Recorded data
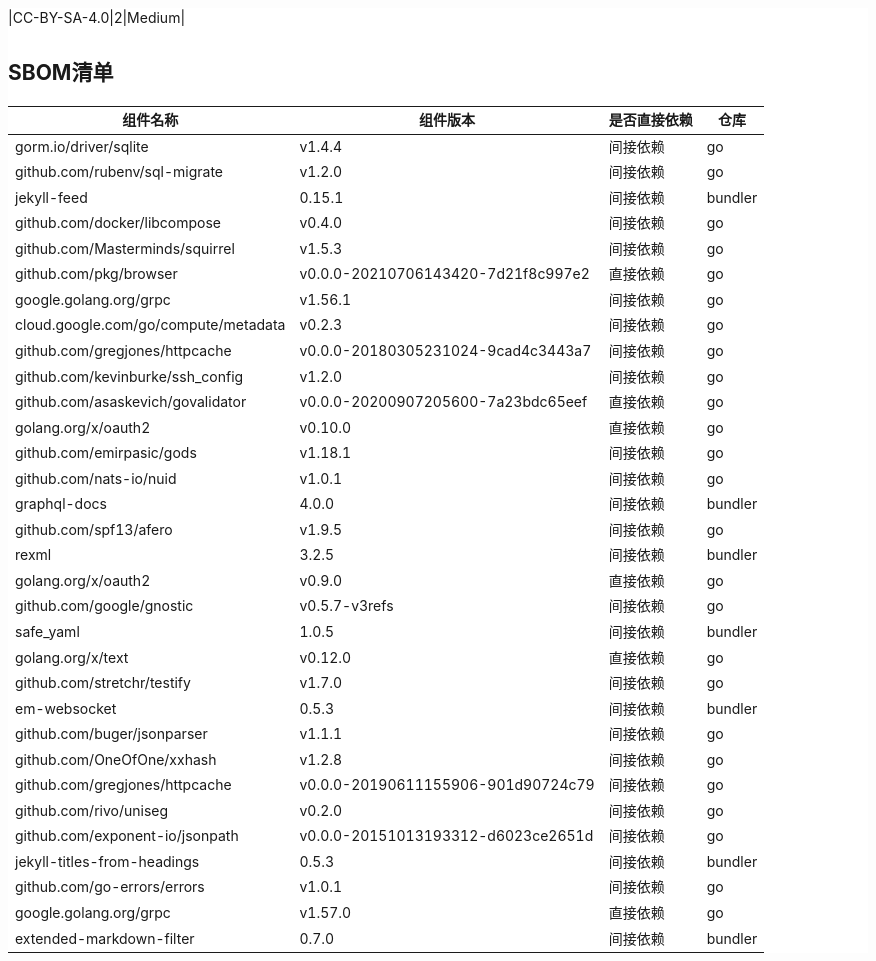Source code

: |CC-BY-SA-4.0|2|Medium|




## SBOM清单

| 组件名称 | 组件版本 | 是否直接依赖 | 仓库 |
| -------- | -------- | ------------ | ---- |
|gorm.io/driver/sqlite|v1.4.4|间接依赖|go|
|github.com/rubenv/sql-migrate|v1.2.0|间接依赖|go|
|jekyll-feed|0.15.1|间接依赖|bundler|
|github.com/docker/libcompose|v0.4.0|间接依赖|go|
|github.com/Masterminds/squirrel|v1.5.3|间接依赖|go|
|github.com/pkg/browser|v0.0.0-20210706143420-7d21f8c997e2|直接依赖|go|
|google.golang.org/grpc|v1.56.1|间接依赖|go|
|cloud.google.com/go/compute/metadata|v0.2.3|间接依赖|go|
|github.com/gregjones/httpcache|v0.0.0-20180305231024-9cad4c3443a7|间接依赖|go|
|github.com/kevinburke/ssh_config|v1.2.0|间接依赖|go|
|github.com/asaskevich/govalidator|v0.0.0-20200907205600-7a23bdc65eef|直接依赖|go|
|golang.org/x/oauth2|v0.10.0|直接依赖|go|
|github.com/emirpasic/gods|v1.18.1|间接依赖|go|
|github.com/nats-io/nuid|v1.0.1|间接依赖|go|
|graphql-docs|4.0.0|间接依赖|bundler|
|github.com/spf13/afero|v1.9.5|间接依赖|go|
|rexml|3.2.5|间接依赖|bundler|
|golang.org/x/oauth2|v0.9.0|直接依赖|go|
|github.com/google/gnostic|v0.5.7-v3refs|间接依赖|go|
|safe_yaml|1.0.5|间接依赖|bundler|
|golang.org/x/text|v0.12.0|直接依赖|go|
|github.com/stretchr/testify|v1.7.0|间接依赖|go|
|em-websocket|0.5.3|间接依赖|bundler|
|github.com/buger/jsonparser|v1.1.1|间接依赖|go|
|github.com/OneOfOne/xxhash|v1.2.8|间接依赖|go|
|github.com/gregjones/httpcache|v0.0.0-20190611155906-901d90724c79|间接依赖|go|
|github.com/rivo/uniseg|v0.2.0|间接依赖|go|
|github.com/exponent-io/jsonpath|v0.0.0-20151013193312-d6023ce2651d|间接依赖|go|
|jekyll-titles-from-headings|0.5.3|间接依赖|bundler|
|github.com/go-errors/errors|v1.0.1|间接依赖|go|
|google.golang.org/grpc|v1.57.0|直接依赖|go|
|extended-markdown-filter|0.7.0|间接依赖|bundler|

...

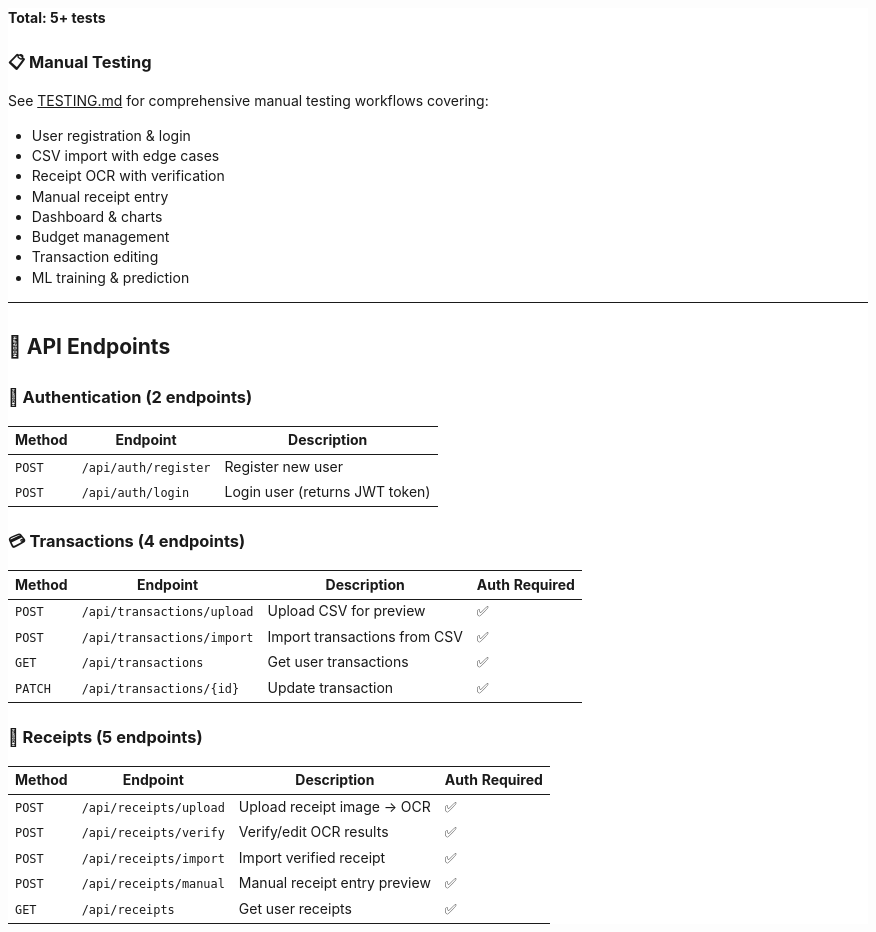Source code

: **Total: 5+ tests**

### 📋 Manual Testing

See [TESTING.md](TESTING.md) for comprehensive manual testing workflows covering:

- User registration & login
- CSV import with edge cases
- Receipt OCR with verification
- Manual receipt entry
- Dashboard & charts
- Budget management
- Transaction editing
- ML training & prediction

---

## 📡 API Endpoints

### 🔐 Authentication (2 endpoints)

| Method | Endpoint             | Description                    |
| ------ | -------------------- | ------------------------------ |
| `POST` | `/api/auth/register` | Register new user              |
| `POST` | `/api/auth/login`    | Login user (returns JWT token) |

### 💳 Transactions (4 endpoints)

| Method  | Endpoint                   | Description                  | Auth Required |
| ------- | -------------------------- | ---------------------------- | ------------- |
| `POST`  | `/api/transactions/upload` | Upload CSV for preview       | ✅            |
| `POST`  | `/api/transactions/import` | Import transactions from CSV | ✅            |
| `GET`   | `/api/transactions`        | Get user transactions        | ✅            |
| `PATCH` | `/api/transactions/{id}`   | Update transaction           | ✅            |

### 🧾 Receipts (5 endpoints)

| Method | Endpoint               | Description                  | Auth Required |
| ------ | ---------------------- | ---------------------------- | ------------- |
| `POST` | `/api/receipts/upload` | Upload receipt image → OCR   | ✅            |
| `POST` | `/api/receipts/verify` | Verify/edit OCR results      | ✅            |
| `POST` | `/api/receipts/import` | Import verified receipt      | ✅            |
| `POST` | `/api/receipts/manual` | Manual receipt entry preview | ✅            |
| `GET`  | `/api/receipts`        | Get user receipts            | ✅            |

• _Directions_:
Starting at the line that has "### 📋 Manual Testing" and ending after the line that has "### 🧾 Receipts (5 endpoints)", could you write out those lines again, renaming "Dashboard & charts" to "Dashboard & reports" and leaving everything else unchanged?

• _Written solution_:
### 📋 Manual Testing

See [TESTING.md](TESTING.md) for comprehensive manual testing workflows covering:

- User registration & login
- CSV import with edge cases
- Receipt OCR with verification
- Manual receipt entry
- Dashboard & reports
- Budget management
- Transaction editing
- ML training & prediction

---

## 📡 API Endpoints

### 🔐 Authentication (2 endpoints)

| Method | Endpoint             | Description                    |
| ------ | -------------------- | ------------------------------ |
| `POST` | `/api/auth/register` | Register new user              |
| `POST` | `/api/auth/login`    | Login user (returns JWT token) |

### 💳 Transactions (4 endpoints)

| Method  | Endpoint                   | Description                  | Auth Required |
| ------- | -------------------------- | ---------------------------- | ------------- |
| `POST`  | `/api/transactions/upload` | Upload CSV for preview       | ✅            |
| `POST`  | `/api/transactions/import` | Import transactions from CSV | ✅            |
| `GET`   | `/api/transactions`        | Get user transactions        | ✅            |
| `PATCH` | `/api/transactions/{id}`   | Update transaction           | ✅            |

### 🧾 Receipts (5 endpoints)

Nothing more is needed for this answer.